So today I had a pingback comment for my I Am Sad post about the deaths of Ron Palillo and Harry Harrison. Pingbacks aren’t unusual, but I couldn’t tell what sort of site it was, so I clicked on the link, (always a bit of a risk,) and it was some site where people could ask random questions or just put some stuff up. At least that’s what it seemed like but it had no page explaining exactly what the site was or what it was for or who ran it. Someone had put up my whole post there, presumably as information about the actor and author deaths. And if people who did this stole your stuff, the site had a disclaimer but you could complain to them about infringement.
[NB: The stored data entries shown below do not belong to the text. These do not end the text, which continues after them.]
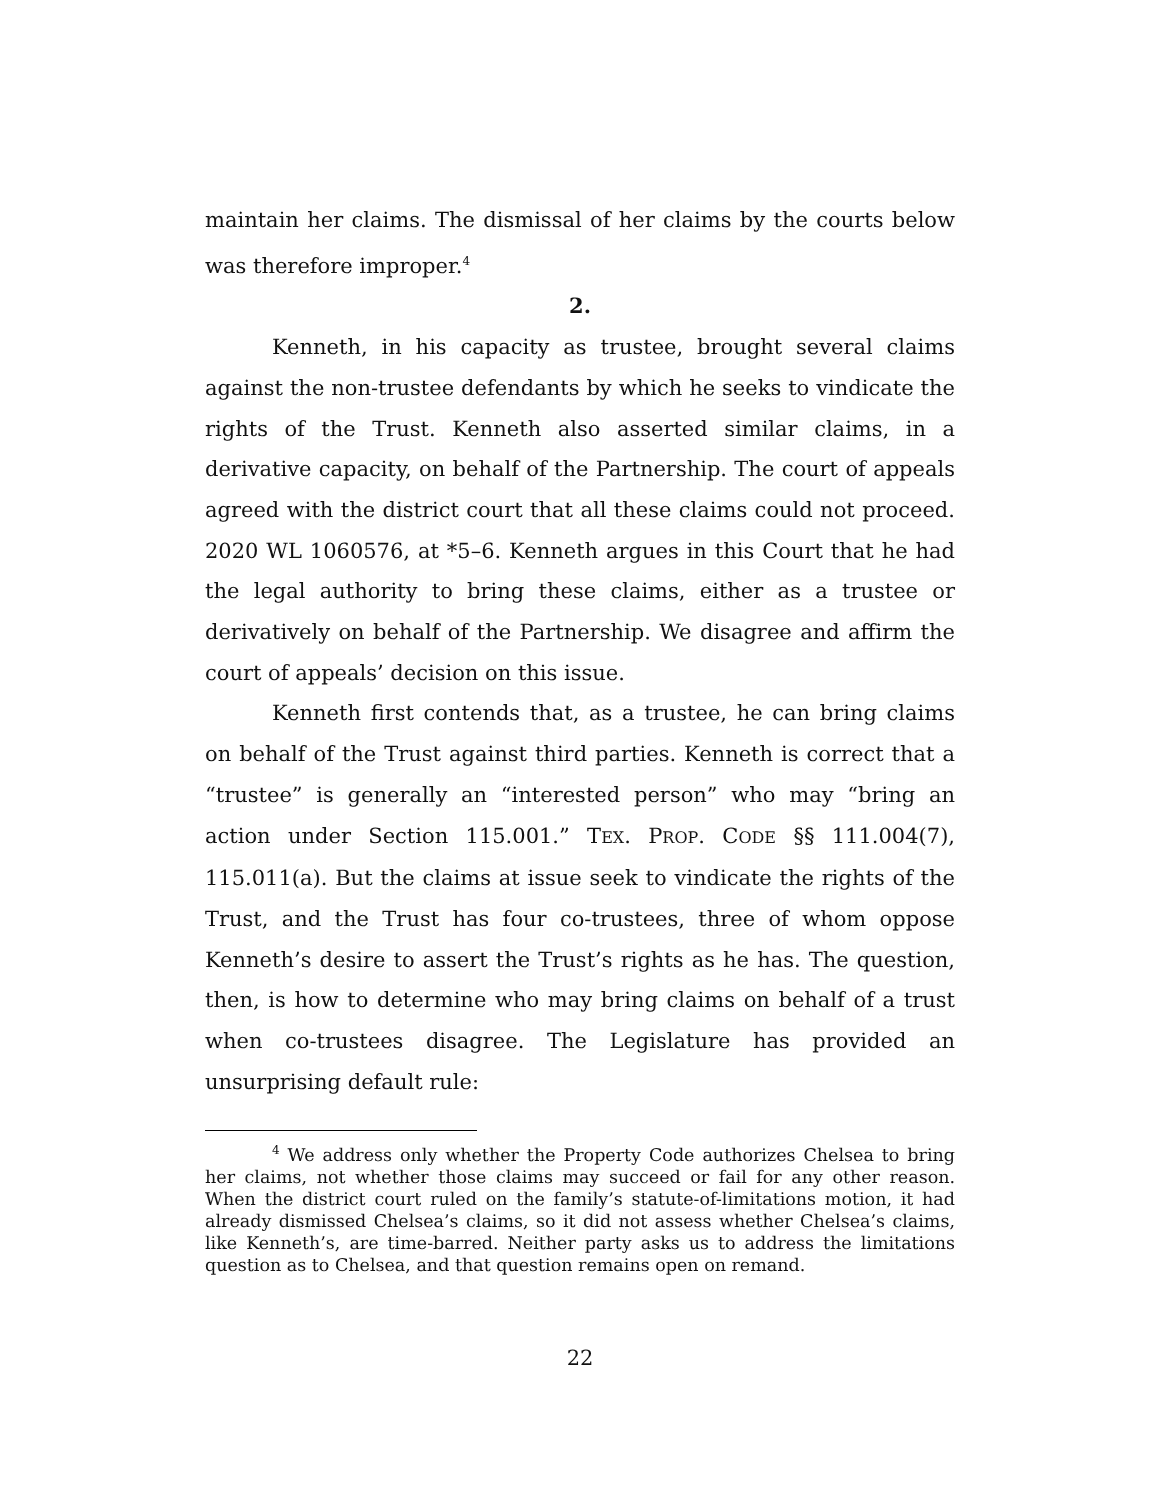maintain her claims. The dismissal of her claims by the courts below was therefore improper.<sup>4</sup>
2.
Kenneth, in his capacity as trustee, brought several claims against the non-trustee defendants by which he seeks to vindicate the rights of the Trust. Kenneth also asserted similar claims, in a derivative capacity, on behalf of the Partnership. The court of appeals agreed with the district court that all these claims could not proceed. 2020 WL 1060576, at *5–6. Kenneth argues in this Court that he had the legal authority to bring these claims, either as a trustee or derivatively on behalf of the Partnership. We disagree and affirm the court of appeals’ decision on this issue.
Kenneth first contends that, as a trustee, he can bring claims on behalf of the Trust against third parties. Kenneth is correct that a “trustee” is generally an “interested person” who may “bring an action under Section 115.001.” TEX. PROP. CODE §§ 111.004(7), 115.011(a). But the claims at issue seek to vindicate the rights of the Trust, and the Trust has four co-trustees, three of whom oppose Kenneth’s desire to assert the Trust’s rights as he has. The question, then, is how to determine who may bring claims on behalf of a trust when co-trustees disagree. The Legislature has provided an unsurprising default rule:
<sup>4</sup> We address only whether the Property Code authorizes Chelsea to bring her claims, not whether those claims may succeed or fail for any other reason. When the district court ruled on the family’s statute-of-limitations motion, it had already dismissed Chelsea’s claims, so it did not assess whether Chelsea’s claims, like Kenneth’s, are time-barred. Neither party asks us to address the limitations question as to Chelsea, and that question remains open on remand.
22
I did not do this because the posting did in fact credit my blog with hyperlink as the source for the post and I don’t mind somebody doing that as long as they aren’t claiming my words for their own. Plus I have no desire to give these people, whoever they are, my email address. But this unthemed, not spam conglomeration, akin to holding out a big net to see what flotsam and jetsam wander into it, seems strange to me.
And yet, it probably isn’t strange. It’s probably very common on the Net, well known phenomena to long term bloggers and Net surfers. I mean somebody must use that site and someone definitely re-posted my post on it. And it strikes me in writing entries on this blog, on a blog software site that offers the space for free for promotional purposes, out into the ether, that I am in fact writing in a language that I don’t really understand, through technology and software I don’t know, to be used and interpreted in numerous ways that I have no awareness of whatsoever, even though I am just one of millions of dimly speaking voices in the electronic print interface. And it all seems to be controlled by random collections through search engines. Perhaps Google really has become the essence of the Illuminati. I don’t know.
But clearly, i don’t thoroughly understand pingbacks yet.
Has anyone else found their words ended up somewhere weird on the Net?